Nondisclosure agreements (also referred to as confidentiality agreements) are one of the best and most powerful tools in which confidential information is protected by trade secret owners.

Under the law of many countries, however, employees owe confidentiality to their employer even without such agreements. Thus, no contract is required to impose trade secret liability. Generally, employees are under an implied duty not to use trade secrets that they acquire during their employment in a manner adverse to the employer.

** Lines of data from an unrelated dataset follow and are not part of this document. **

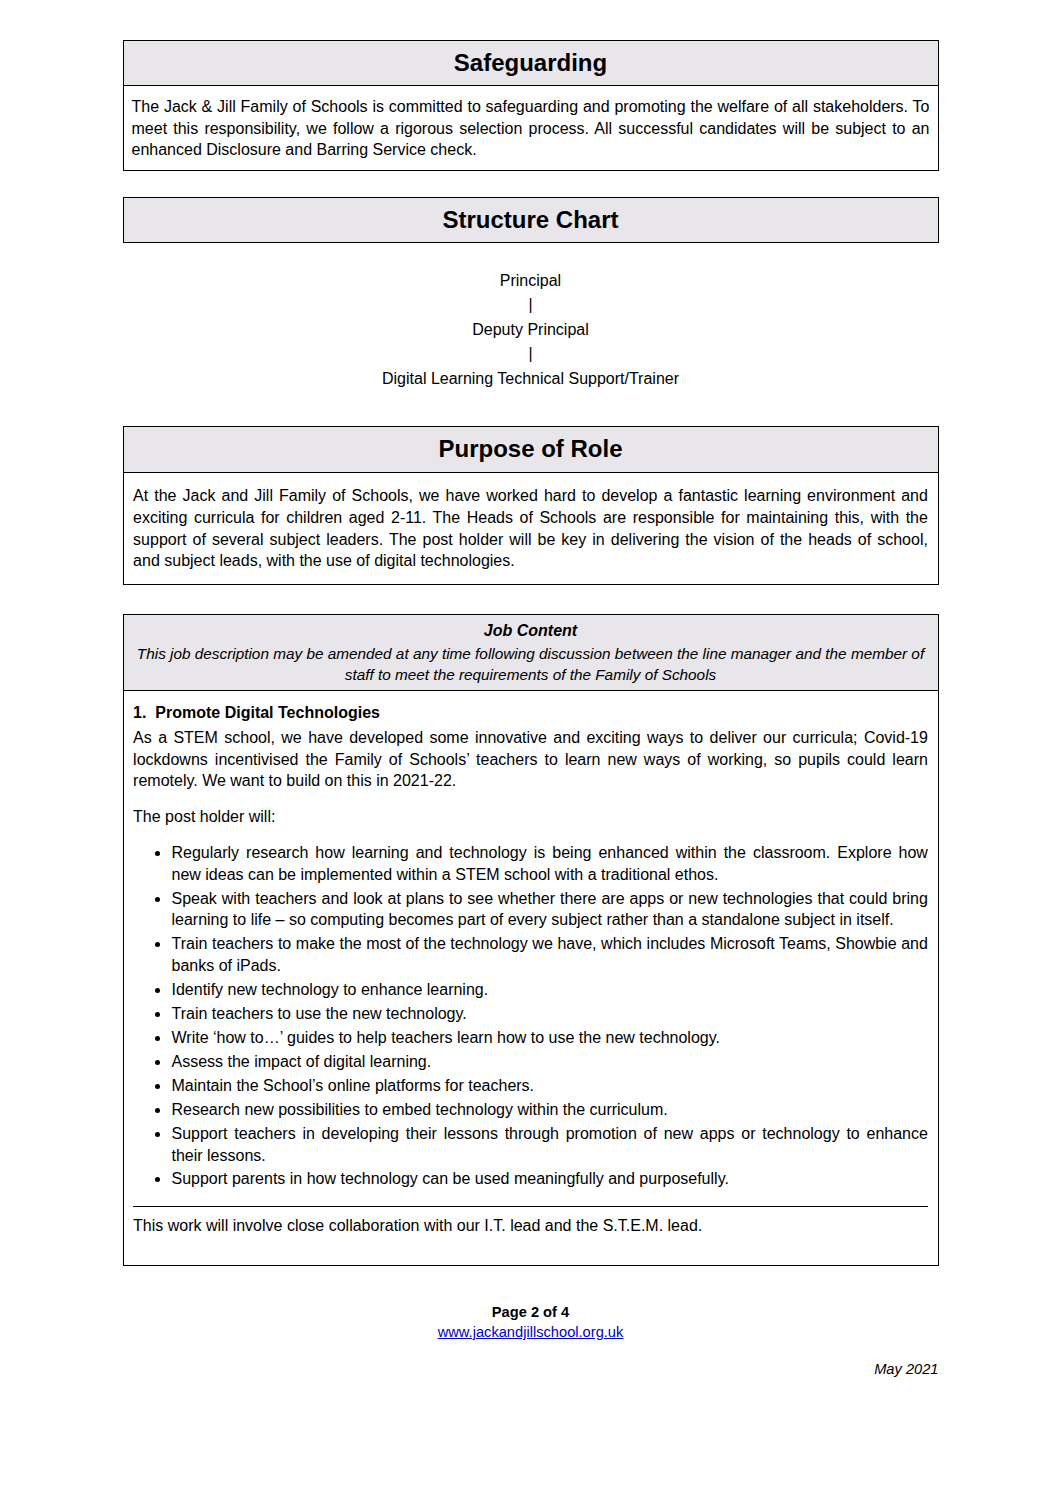Safeguarding
The Jack & Jill Family of Schools is committed to safeguarding and promoting the welfare of all stakeholders. To meet this responsibility, we follow a rigorous selection process. All successful candidates will be subject to an enhanced Disclosure and Barring Service check.
Structure Chart
Principal
|
Deputy Principal
|
Digital Learning Technical Support/Trainer
Purpose of Role
At the Jack and Jill Family of Schools, we have worked hard to develop a fantastic learning environment and exciting curricula for children aged 2-11. The Heads of Schools are responsible for maintaining this, with the support of several subject leaders. The post holder will be key in delivering the vision of the heads of school, and subject leads, with the use of digital technologies.
Job Content This job description may be amended at any time following discussion between the line manager and the member of staff to meet the requirements of the Family of Schools
1. Promote Digital Technologies
As a STEM school, we have developed some innovative and exciting ways to deliver our curricula; Covid-19 lockdowns incentivised the Family of Schools’ teachers to learn new ways of working, so pupils could learn remotely. We want to build on this in 2021-22.
The post holder will:
Regularly research how learning and technology is being enhanced within the classroom. Explore how new ideas can be implemented within a STEM school with a traditional ethos.
Speak with teachers and look at plans to see whether there are apps or new technologies that could bring learning to life – so computing becomes part of every subject rather than a standalone subject in itself.
Train teachers to make the most of the technology we have, which includes Microsoft Teams, Showbie and banks of iPads.
Identify new technology to enhance learning.
Train teachers to use the new technology.
Write ‘how to…’ guides to help teachers learn how to use the new technology.
Assess the impact of digital learning.
Maintain the School’s online platforms for teachers.
Research new possibilities to embed technology within the curriculum.
Support teachers in developing their lessons through promotion of new apps or technology to enhance their lessons.
Support parents in how technology can be used meaningfully and purposefully.
This work will involve close collaboration with our I.T. lead and the S.T.E.M. lead.
Page 2 of 4
www.jackandjillschool.org.uk
May 2021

However, this implied duty only arises when the employee knows or should know given the circumstances that the employer intends the information to be kept confidential. The duty to maintain confidentiality generally continues, at least for a certain period of time, even after the employee has left the job in question.

Nevertheless, a well-prepared non-disclosure contract is a must. As a matter of practice, though, employee nondisclosure agreements are a very useful part of any information protection program because they enhance protectability in litigation by giving a basis for asserting misappropriation, and they provide notice to the employees that trade secrets are considered an important asset of the company.
Nondisclosure agreements constitute, therefore, a cheap and effective technique for controlling employee misconduct, and should be used with vendors, contractors, prospective or temporary staff, interns, visitors, non-employees working on site and customers at virtually all levels of the enterprise whenever disclosing confidential information.

A good nondisclosure agreement is detailed and direct, and limits post-employment restrictions in time and geographical scope.
A good policy provides that physical access to a trade secret document repository or to a manufacturing or research and development facility requires a security pass. A good way to block physical access to trade secret material is to separate this information from other non-proprietary information keeping it in a locked filing cabinet. Access to such information has to be limited to key personnel and should be disclosed only on a need-to-know basis.

Physical restrictions, especially regarding visitors and other outsiders, which limit access to organization facilities and to areas containing valuable proprietary information, especially trade secrets, are essential.

6. Security in the Electronic Environment.

The advent of the fully networked enterprise where intranets, extranets and the Internet are all used to gain competitive advantage has significantly increased the importance of integrating digital and information systems security measures into the security program. Protective measures must include efforts to identify and safeguard digital intellectual assets inside the networked enterprise.

However, given the speed and propagation of information, internal security measures must be supported by an external monitoring and surveillance function. Thus cybersecurity is expensive. Thus cybersecurity is expensive. For detailed information on and the installation of key and encrypted computer data accesses as well as antivirus software, so-called "red team attacks" and the protection of e-mail communication, IT professionals should be consulted.